Roxatidine

Structural formula
General
Non-proprietary name	Roxatidine
other names	N - {3- [3- (piperidinomethyl) phenoxy] propyl} glycolamide; N - {3 - [(α-piperidino- m -tolyl) -oxy] -propyl} glycolamide; 2-hydroxy- N - (3- [3- (1-piperidinylmethyl) phenoxy] propyl) acetamide;
Molecular formula	C 17 H 26 N 2 O 3
External identifiers / databases
PubChem	91276
ChemSpider	82423
Wikidata	Q415039
Drug information
ATC code	A02 BA06
Drug class	Gastric acid blockers
Mechanism of action	H 2 antagonist
properties
Molar mass	306.4 g · mol -1
safety instructions
	Please note the exemption from the labeling requirement for drugs, medical devices, cosmetics, food and animal feed
GHS hazard labeling ; no classification available
Toxicological data	755–787 mg kg −1 ( LD 50 , rat , oral )
	As far as possible and customary, SI units are used. Unless otherwise noted, the data given apply to standard conditions .

Roxatidine ( Roxatidine Acetate) (trade name: Roxit) is a drug from the group of H ₂ antagonists for the treatment of gastric and duodenal ulcers .

effect

Roxatidine acts as a competitive histamine antagonist on the parietal cells of the stomach and thus inhibits acid secretion. As an acetate, it has a four times stronger antisecretory effect than cimetidine .

Pharmacokinetics

Roxatidine acetate

Roxatidine is taken in the form of roxatidine acetate, a prodrug that is metabolized by the body to the actual active ingredient.

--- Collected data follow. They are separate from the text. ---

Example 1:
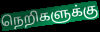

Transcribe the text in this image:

நெறிகளுக்கு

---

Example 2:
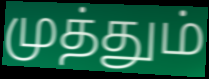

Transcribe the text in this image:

முத்தும்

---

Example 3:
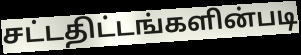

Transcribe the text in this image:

சட்டதிட்டங்களின்படி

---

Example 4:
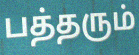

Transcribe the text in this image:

பத்தரும்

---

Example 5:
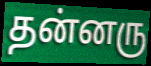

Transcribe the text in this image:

தன்னரு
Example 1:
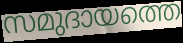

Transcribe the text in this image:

സമുദായത്തെ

Roxatidine acetate is quickly absorbed after oral intake and deacylated to roxatidine in the body. The maximum plasma level is reached after 2–3 hours. Within 24 hours, more than 90% of the administered acetate appears as roxatidine in the urine. The main metabolite of acetate is 55% roxatidine, there are at least 9 others.

dosage

The usual daily dose is 150 mg, with an application period of 4 to 8 weeks.

Contraindications

Anuria
Children under 14 years
Liver dysfunction (no thermal experience)

A small amount of roxatidine passes into the central nervous system and into breast milk .

unwanted effects

Allergic effects such as itching and rash can occur rarely, as well as headache (1%), sleep disorders, restlessness, fatigue, tachycardia (rarely), diarrhea (1%), constipation (0.5%).

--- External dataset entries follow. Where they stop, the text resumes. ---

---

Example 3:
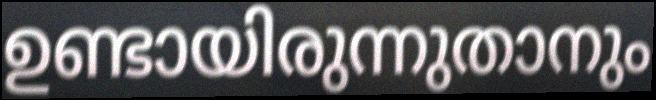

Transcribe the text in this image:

ഉണ്ടായിരുന്നുതാനും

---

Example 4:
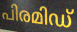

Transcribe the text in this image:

പിരമിഡ്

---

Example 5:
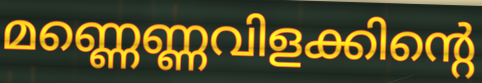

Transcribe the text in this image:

മണ്ണെണ്ണവിളക്കിന്റെ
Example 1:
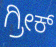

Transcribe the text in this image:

ಗ್ರೀಕ್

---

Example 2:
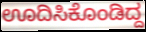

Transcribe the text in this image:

ಊದಿಸಿಕೊಂಡಿದ್ದ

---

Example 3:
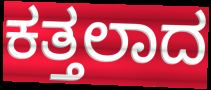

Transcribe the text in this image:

ಕತ್ತಲಾದ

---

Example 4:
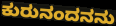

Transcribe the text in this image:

ಕುರುನಂದನನು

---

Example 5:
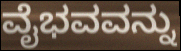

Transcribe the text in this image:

ವೈಭವವನ್ನು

There is no evidence of a mutagenic , teratogenic or carcinogenic effect.

Individual evidence

↑ This substance has either not yet been classified with regard to its hazardousness or a reliable and citable source has not yet been found.
↑ ^a ^b ^c ^d ^e ^f ^g F. von Bruchhausen et al .: Hager's handbook of pharmaceutical practice . Vol. 9, fabrics P – Z, 1994, p. 535 ff. ( Limited preview in the Google book search).

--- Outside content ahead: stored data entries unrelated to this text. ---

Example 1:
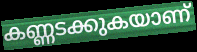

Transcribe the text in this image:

കണ്ണടക്കുകയാണ്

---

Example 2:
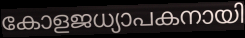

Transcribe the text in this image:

കോളജധ്യാപകനായി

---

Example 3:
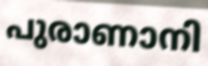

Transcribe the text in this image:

പുരാണാനി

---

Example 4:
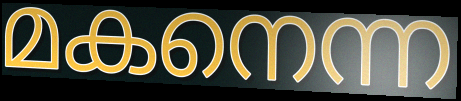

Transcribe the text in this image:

മകനെന്ന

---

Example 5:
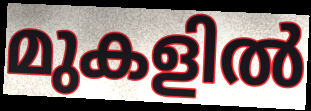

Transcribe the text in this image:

മുകളിൽ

[NV-1] This substance has either not yet been classified with regard to its hazardousness or a reliable and citable source has not yet been found.

[hager-2] ↑ ^a ^b ^c ^d ^e ^f ^g F. von Bruchhausen et al .: Hager's handbook of pharmaceutical practice . Vol. 9, fabrics P – Z, 1994, p. 535 ff. ( Limited preview in the Google book search).